The Salzburg Cutler Fellows program, under the auspices of the non-profit Lloyd N. Cutler Center for the Rule of Law, is designed to develop outstanding students who are interested in international law and legal practice. At a two-day event in Washington, DC, the program brings together law professors, judges, practitioners, and law students to develop networks, build leadership skills, and explore research areas of private and public international law.
Participating students are chosen only from 14 top US law schools and, once nominated by their institutions, will present their original research papers for comment during the Washington, DC event. Michigan Law sends four students each year. Both JD (2L or 3L) and LLM students are eligible to apply. All selected students will have their travel expenses fully funded by the Law School.
The Washington, DC, session typically takes place in February, according to the following sample schedule:
- Thursday: Welcome dinner for all participants.
- Friday: Small group sessions to discuss student papers; short talks, panels, and networking opportunities; dinner for all participants.
- Saturday: “Looking beyond Law School” program.
About the Program
What is the cost?
Michigan Law School will cover the cost of transportation and up to two nights of shared accommodations in Washington, DC. Meals will be provided by the Salzburg Global Seminar.
Who is eligible to apply?
2L, 3L, and LLM students are invited to apply. Students with strong international experience and/or backgrounds are particularly encouraged. A maximum of four students will be nominated by Michigan Law School.

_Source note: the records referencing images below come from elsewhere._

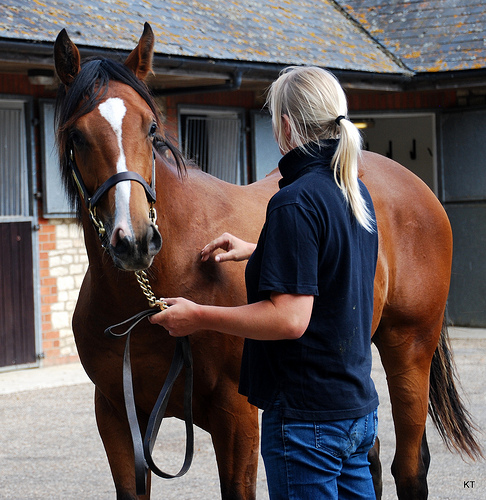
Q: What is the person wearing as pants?
A: Blue jeans.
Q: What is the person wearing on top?
A: Dark blue shirt with collar.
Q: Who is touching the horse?
A: Lady wearing blue shirt.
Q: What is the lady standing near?
A: Horse.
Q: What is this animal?
A: A Horse.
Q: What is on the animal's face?
A: Leather bridle.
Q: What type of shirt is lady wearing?
A: Black polo.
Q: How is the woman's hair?
A: Ponytail.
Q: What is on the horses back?
A: Fur.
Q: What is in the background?
A: Wooden stable.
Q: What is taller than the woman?
A: Horse.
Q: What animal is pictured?
A: A horse.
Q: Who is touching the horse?
A: A woman.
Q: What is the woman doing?
A: Stroking the horse.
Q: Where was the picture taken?
A: Outside of a building.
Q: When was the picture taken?
A: During day hours.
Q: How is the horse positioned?
A: Standing.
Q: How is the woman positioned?
A: Standing.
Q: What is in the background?
A: A building.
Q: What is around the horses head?
A: Reins.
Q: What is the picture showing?
A: A woman and a horse.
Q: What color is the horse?
A: Brown.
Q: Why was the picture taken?
A: To capture the women and horse.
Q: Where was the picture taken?
A: A horse stable.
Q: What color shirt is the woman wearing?
A: Blue.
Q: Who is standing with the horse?
A: A woman.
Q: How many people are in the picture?
A: One.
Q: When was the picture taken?
A: During the day.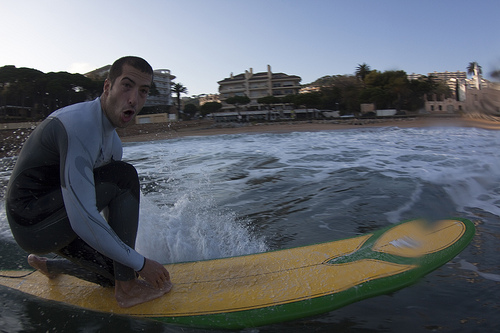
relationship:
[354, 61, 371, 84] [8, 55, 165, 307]
palm tree behind man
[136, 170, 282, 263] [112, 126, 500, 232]
splashing of ocean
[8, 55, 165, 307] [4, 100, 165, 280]
man wearing wetsuit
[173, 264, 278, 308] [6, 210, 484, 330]
water on top of surfboard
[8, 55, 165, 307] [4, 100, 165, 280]
man in wetsuit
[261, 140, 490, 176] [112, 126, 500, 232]
foam in ocean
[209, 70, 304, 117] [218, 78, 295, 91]
building has levels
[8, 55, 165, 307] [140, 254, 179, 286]
man has hand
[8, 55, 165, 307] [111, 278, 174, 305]
man has foot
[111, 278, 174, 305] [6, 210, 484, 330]
foot on top of surfboard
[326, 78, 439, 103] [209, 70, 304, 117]
trees beside house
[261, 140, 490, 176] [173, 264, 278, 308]
foam in water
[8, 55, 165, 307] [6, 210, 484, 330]
man riding surfboard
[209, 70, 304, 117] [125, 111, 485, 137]
house on beach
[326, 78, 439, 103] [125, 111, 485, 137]
trees on beach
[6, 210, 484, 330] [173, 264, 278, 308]
surfboard in water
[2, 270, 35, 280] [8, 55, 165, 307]
cord near man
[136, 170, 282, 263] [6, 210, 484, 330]
splashing near surfboard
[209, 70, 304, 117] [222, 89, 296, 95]
house has balcony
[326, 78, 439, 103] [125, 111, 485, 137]
trees behind beach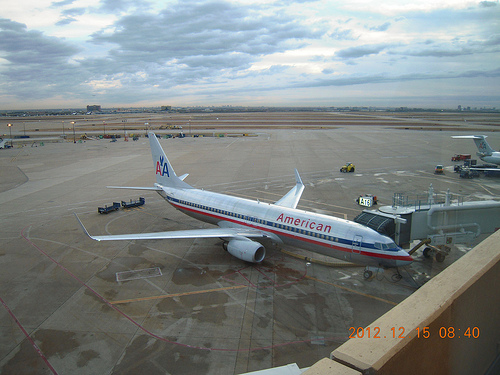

Complete applications include the following:
- Cover letter explaining your background and interest in the Salzburg Cutler Program
- Unofficial Michigan Law School transcript
- Resume or CV
- Two-page abstract
Your abstract should be two pages long and describe the research topic you propose presenting during the small group sessions. The abstract should outline an issue or question of international law that will be developed into a research paper, journal note, or other publication. Abstracts based on articles or papers currently in development for other purposes (seminars, independent study, law review, etc.) are strongly encouraged.
Prior to the event, students will develop their abstract into a five to eight-page executive summary under the supervision of a Michigan Law faculty member. At the event, executive summaries will be reviewed by participating lawyers, judges, professors, and students in small breakout sessions, arranged by subject matter.